The Azure TCO calculator often gets a mixed bag of reviews. Some people find it very useful, other people find it very misleading.  The key point to understand is that the Azure TCO calculator is a tool.  To get the most from a tool, you need to understand how to use it and that starts by understanding what it does and also, and just as importantly, what it doesn’t do.

The Azure TCO calculator basically calculates running costs

The key point to understand about the Microsoft Azure TCO calculator is that it basically calculates what you are likely to pay to run any given set up in Microsoft Azure.  This will obviously play a major role in determining whether or not a move to Microsoft Azure is the right choice for your organization.  There are, however, a lot of other factors involved in this decision and the Azure TCO calculator (currently) does not help with them.  Here are three of the main ones.

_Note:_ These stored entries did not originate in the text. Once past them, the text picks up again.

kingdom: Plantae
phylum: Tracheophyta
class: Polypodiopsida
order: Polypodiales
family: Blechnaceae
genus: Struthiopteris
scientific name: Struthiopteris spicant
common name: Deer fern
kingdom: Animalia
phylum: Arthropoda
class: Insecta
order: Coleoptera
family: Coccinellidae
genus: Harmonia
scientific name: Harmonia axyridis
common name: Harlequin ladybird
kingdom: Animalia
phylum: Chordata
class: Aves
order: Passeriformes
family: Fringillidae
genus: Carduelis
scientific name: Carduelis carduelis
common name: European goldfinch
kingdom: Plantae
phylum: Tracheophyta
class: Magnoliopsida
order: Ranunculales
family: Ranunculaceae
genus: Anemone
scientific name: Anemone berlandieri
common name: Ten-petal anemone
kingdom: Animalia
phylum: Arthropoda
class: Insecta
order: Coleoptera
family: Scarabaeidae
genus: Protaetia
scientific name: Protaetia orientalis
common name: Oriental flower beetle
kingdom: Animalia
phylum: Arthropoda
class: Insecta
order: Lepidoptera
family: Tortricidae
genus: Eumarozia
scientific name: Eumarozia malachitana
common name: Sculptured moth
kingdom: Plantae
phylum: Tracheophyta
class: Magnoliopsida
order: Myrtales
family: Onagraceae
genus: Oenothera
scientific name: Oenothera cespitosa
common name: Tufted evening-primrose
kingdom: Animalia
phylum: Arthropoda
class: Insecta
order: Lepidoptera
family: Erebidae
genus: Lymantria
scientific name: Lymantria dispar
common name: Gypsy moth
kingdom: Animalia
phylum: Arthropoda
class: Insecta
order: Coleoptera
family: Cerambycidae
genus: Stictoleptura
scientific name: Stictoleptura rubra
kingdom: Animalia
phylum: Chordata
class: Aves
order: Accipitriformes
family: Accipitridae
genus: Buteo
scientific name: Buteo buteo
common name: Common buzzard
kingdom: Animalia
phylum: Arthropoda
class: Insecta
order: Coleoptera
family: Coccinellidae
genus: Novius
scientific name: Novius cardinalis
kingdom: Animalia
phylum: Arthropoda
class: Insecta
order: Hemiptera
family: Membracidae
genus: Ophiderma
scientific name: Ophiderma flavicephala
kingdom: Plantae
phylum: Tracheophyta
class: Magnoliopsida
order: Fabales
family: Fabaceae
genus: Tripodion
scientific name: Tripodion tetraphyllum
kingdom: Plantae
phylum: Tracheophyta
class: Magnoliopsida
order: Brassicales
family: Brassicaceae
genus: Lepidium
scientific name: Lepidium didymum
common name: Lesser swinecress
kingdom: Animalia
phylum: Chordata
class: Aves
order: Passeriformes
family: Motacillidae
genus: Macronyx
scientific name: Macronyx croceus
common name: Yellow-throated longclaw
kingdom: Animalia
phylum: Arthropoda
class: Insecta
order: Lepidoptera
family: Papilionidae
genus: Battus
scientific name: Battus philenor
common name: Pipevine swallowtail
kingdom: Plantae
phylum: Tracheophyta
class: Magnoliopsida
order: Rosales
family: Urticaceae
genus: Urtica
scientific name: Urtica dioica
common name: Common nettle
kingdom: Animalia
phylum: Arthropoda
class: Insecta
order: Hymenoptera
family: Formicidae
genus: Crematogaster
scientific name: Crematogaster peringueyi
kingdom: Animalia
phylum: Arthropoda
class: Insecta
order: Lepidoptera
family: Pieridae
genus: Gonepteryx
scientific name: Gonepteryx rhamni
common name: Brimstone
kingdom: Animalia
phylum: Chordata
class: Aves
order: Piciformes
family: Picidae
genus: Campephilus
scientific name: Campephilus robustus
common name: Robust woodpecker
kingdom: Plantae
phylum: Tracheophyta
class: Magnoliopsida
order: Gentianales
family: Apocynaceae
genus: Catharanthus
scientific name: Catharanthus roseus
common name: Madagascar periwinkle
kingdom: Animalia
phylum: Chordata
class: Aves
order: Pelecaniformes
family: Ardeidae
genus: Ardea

The cost of the actual migration

It can take a lot of hard work just to figure out how to move to the cloud in the most cost-effective manner.  Even if you’re using a “lift-and-shift” approach and planning update your apps in the cloud, you may well find yourself faced with the choice of either running a hybrid cloud on a temporary basis, or going 100% public cloud straight away but accepting that this may cause you to lose out in other ways. 

For example, let’s say you have 15 servers.  Five of them are just about at the end of their useful life.  You were going to decommission them anyway, so really, you lose nothing by migrating them to the cloud and sending them for recycling.  Of the other ten, however, five are about halfway through their useful life and five are still fairly new.  You can move these to the cloud and try to sell on the hardware, but you may take a financial hit by doing so.  Alternatively, you could run a hybrid cloud until you need to replace the hardware anyway, but this adds complexity to your IT management and operations and may add to your expenses.

In short, over the long term, using the public cloud will save you the hassle of having to spend money updating your own IT infrastructure, however over the short term, you will still have to absorb the expense involved in the actual cloud migration and the Azure TCO calculator cannot help you calculate this cost, you will need to do it yourself and it is very much recommended to take the time and make the effort necessary to do it properly.

The cost of post-migration work

If you are planning on just doing a lift-and-shift migration or perhaps undertaking a bit of refactoring, then you are unlikely to get the full benefit of having your apps in the cloud.  There is certainly a very decent chance that you will make some cost savings, but containerized legacy apps running on a public cloud are highly unlikely to be able to make the most of the cloud the way cloud-native apps do.  That’s essentially the point of cloud-native apps.

This means that in addition to budgeting for the cost of the actual migration proper, you will also need to budget for the cost of redeveloping the apps in the cloud (or creating new ones).  Again, this is an upfront expense for which you can expect to reap the rewards over the long term, but it is still an expense you will need to factor into your calculations and it’s very much down to you to do the sums properly, the Azure TCO calculator cannot help here.

The cost of failing to undertake proper cost optimization

The Azure TCO calculator basically asks you to input details of your current set-up and gives you an idea of how much it would cost to run the same set-up in the Microsoft Azure public cloud.  This is fine as far as it goes, however, there is a massive degree of nuance.

Firstly, your current set-up is, of course, based on your current usage and if you optimize your apps in the cloud correctly, there is a distinct possibility that you could improve on this, possibly very substantially.  Secondly, it assumes that you will keep a grip on your “cloud hygiene”, basically only run what you need when you need it (and switch it off when you don’t).  If you don’t do this, then your costs will go up and again, that one is on you.  Thirdly, you need to make effective use of reserved instances to get the most value out of the public cloud and again, there’s nothing the Azure TCO calculator can do to help with this.

In short, the Azure TCO calculator is designed to give you “best case” pricing for running your current set-up to the cloud.  It certainly has its limitations, but if you accept it for what it is, it can be very useful.